Any XSLT files can also be removed from the database using delete_xslt().

Parameters
    
- __name__ (*str, optional*) Values for name and filename can be specified to try to uniquely identify the XSLT entry to delete.  Cannot be combined with xslt or xslt_id as they uniquely identify the XSLT on their own.
- __filename__ (*str, optional*) Values for name and filename can be specified to try to uniquely identify the XSLT entry to delete.  Cannot be combined with xslt or xslt_id as they uniquely identify the XSLT on their own.
- __xslt__ (*pd.Series, optional*) The xslt entry information for the entry that is to be deleted.  Cannot be combined with name, filename or xslt_id.
- __xslt_id__ (* str, optional*) The database id that uniquely identifies the xslt entry to delete.  Cannot be combined with name, filename or xslt.
- __verbose__ (*bool, optional*) Setting this to True will print extra status messages.  Default value is False.

## 8. Managing PID XPATHs

To help make data in a CDCS more compliant with FAIR practices, a PID (persistent identifier) can be assigned to each record entry and blob.  Without a PID, the URL for accessing a record/blob contains the database ID that was assigned to that content. The database ID is not persistent as deleting and reuploading the content will result in it being assigned a different database ID. This is especially relevant when restoring a database from a backup as the database IDs are not retained.

The PID XPATH operations listed here make it easy for PIDs to be automatically assigned to records of a given schema.  The steps involved are

1. The CDCS database needs to be set up to allow for automatically assigning PIDs, and one or more domains needs to be defined.  Contact whoever is in charge of hosting your CDCS instance as these options either require high administration privileges or are not accessible with REST commands or from the web interface.
2. In order for a PID to be assigned to a record, the PID must be included in the record's XML content as a full URL.  The database automatically finds the PID URL field from the XML content based on an XPATH that is set on a per-template basis.  The methods described in this section allow for these template-specific PID XPATHs to be managed.
3. Each PID URL will be of the form {host}/pid/rest/{provider}/{domain}/{record}.  Host is the host URL for the database, provider is typically "local", domain is one of the domains defined in step #1, and record then is some record-specific ID that makes the full URL unique.  As long as this PID URL is in the appropriate XML field specified by the PID XPATH for the template, is consistent with the form described, and is unique, then the record can be accessed from the PID URL.
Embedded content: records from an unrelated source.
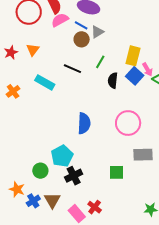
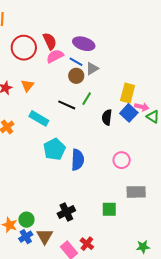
green line: (100, 62) -> (87, 99), moved
pink arrow: (147, 69) -> (142, 107), turned -48
pink circle: (128, 123) -> (122, 160), size x0.7
cyan pentagon: (62, 156) -> (54, 149), moved
green circle: (40, 171) -> (26, 220), moved

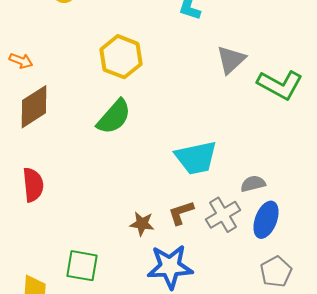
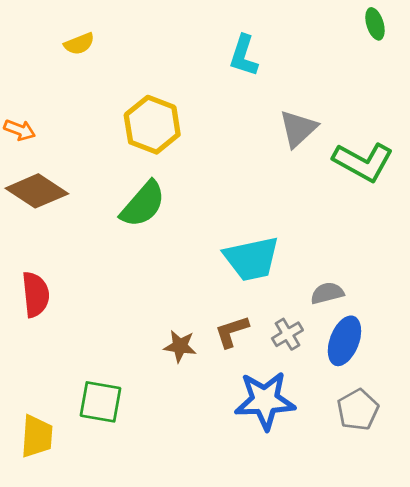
brown diamond: (34, 107) -> (37, 191), turned 66
gray cross: (223, 215) -> (287, 334), size x0.7
blue star: (170, 267) -> (265, 401), moved

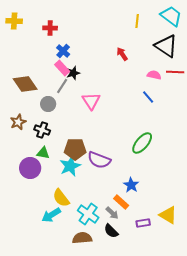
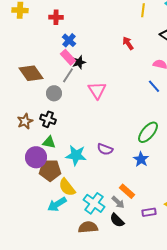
brown star: (18, 122) -> (25, 121), moved
brown pentagon: (75, 149) -> (50, 170), moved
purple semicircle: (99, 160) -> (105, 149), size x0.7
cyan star: (70, 166) -> (76, 155), turned 30
blue star: (131, 185) -> (141, 159), moved

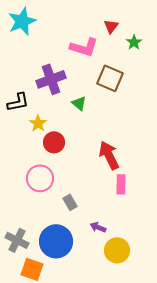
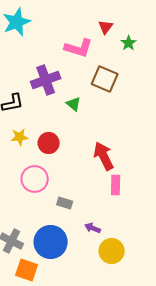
yellow star: (38, 123) -> (20, 137), moved, turned 30
gray rectangle: (70, 202) -> (65, 203), turned -42

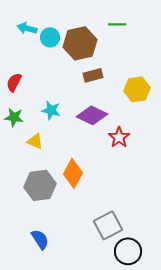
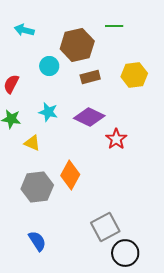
cyan circle: (50, 37) -> (49, 66), moved
yellow hexagon: (137, 89) -> (134, 75), moved

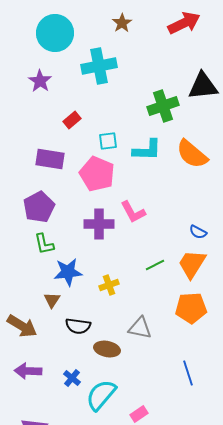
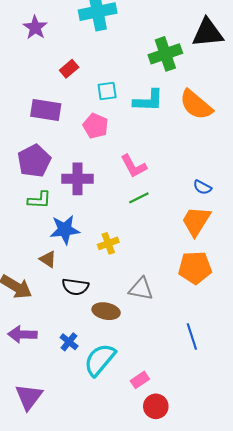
pink pentagon: (97, 174) -> (95, 126), size x0.7
purple cross: (99, 224) -> (77, 179), moved
green L-shape: (44, 244) -> (39, 200), turned -75
green line: (155, 265) -> (139, 198), moved
brown triangle: (52, 300) -> (48, 259), turned -30

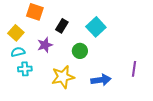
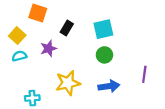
cyan square: (96, 27) -> (103, 29), turned 30
green circle: (80, 51) -> (104, 55), moved
cyan cross: (25, 69) -> (32, 98), moved

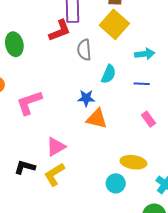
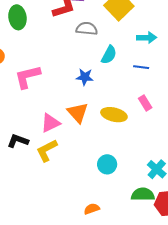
gray semicircle: (84, 50) -> (87, 29), turned 95
orange triangle: (97, 119) -> (78, 113), moved, turned 30
yellow ellipse: (133, 162) -> (114, 115), moved

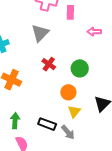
### 8.1. Exploring existing PID XPATHs


The currently set PID XPATHs can be retrieved and explored with get_pid_xpaths() and get_pid_xpath().

Parameters

- __template__ (*str or pandas.Series, optional*) The template or template title to limit the search by.
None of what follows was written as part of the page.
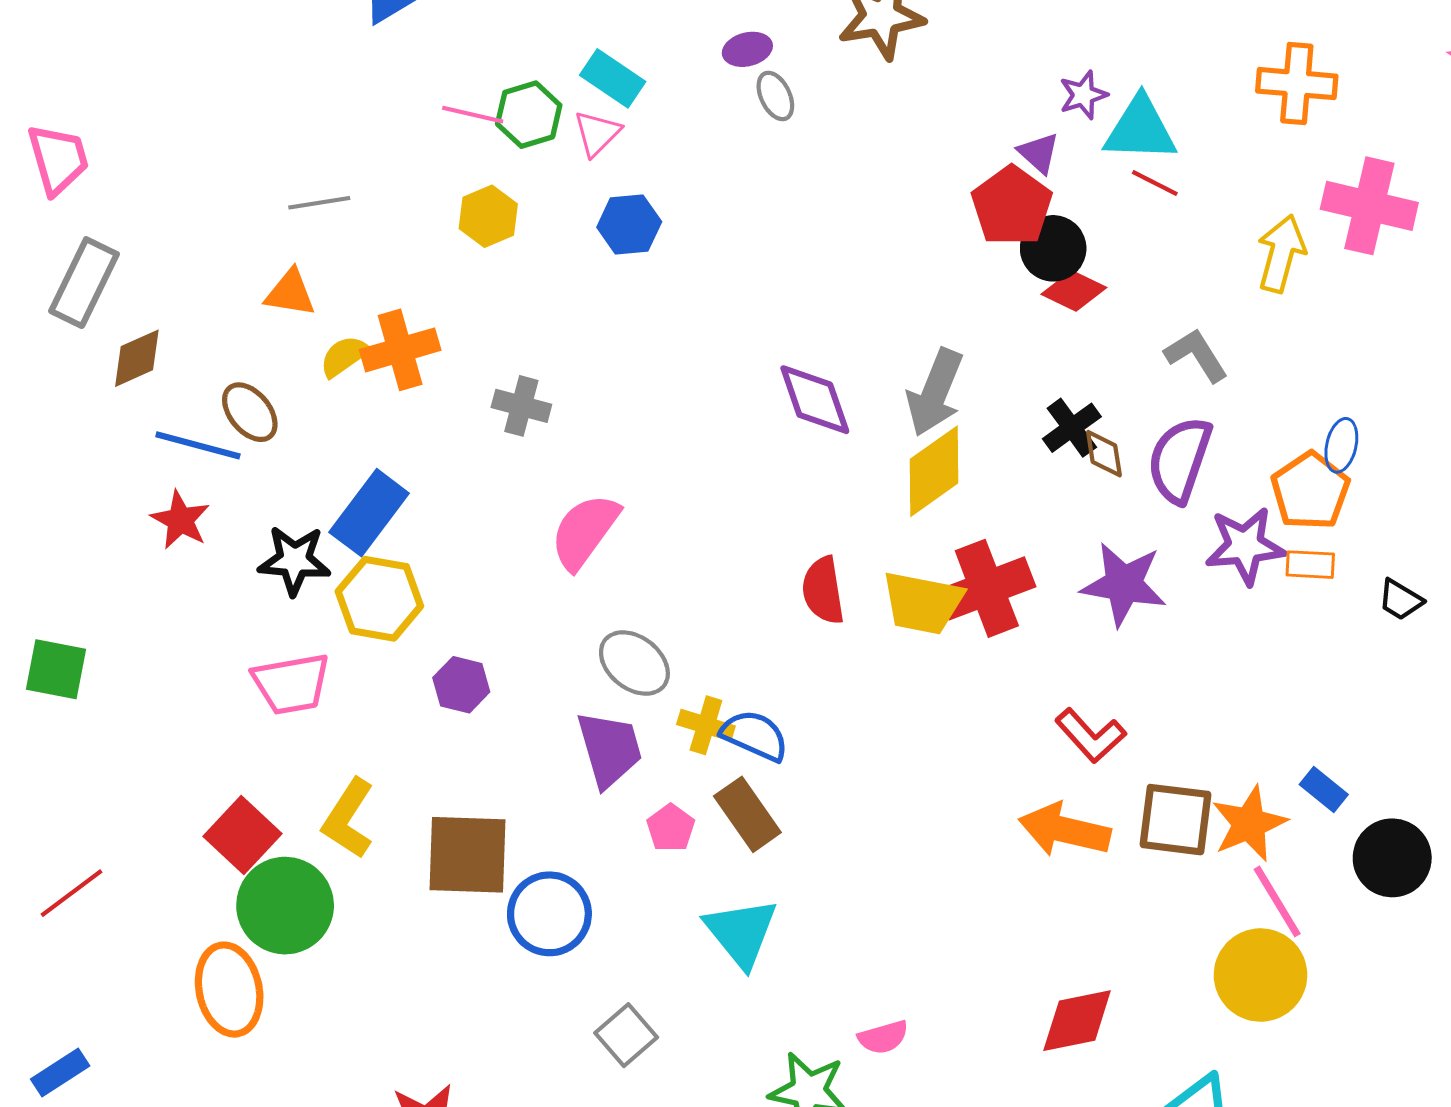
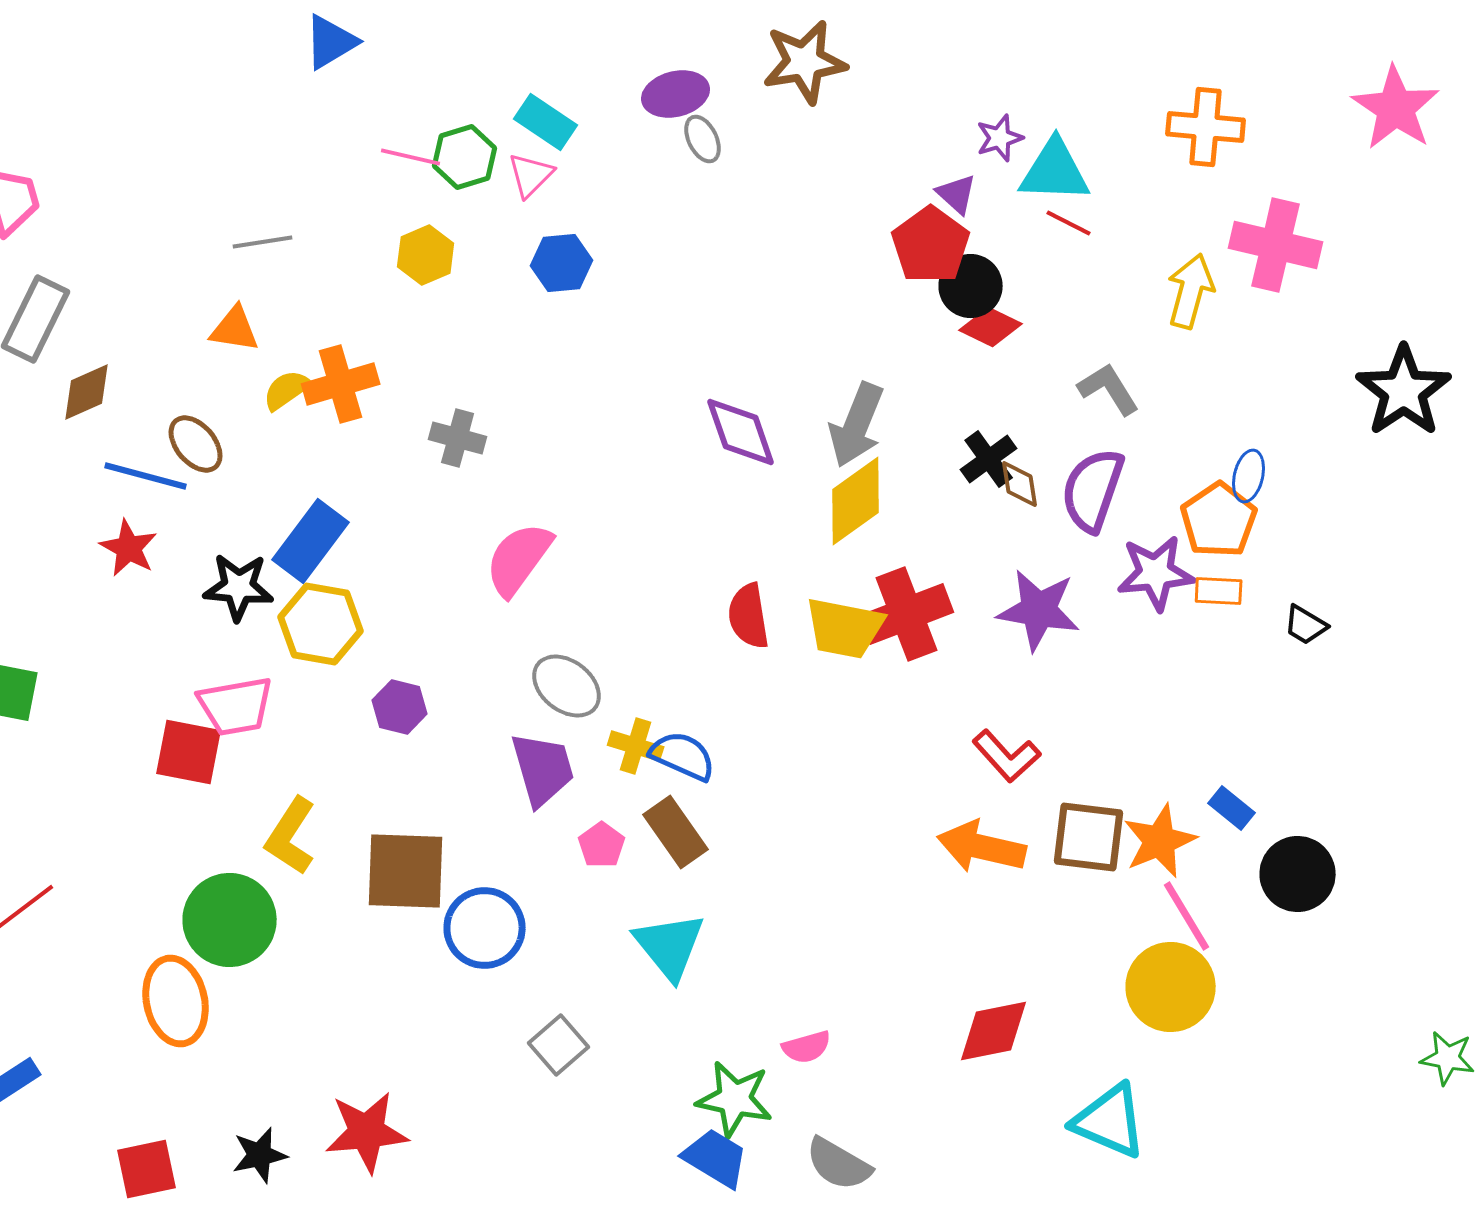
purple ellipse: (747, 49) -> (676, 94), size x1.4
red square: (243, 835) -> (189, 752), moved, turned -32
### 8.2. Uploading and updating PID XPATHS

PID XPATHs can be set and changed with upload_pid_xpath() and update_pid_xpath(), respectively.
    
Parameters
    
- __template__ (*str or pandas.Series*) The template or template title.
- __xpath__ (*str*) The xpath to use for the pid field for the template.

### 8.3. Deleting PID XPATHS

A set PID XPATH can be deleted with delete_pid_xpath().
    
Parameters
    
- __template__ (*str or pandas.Series*) The template or template title.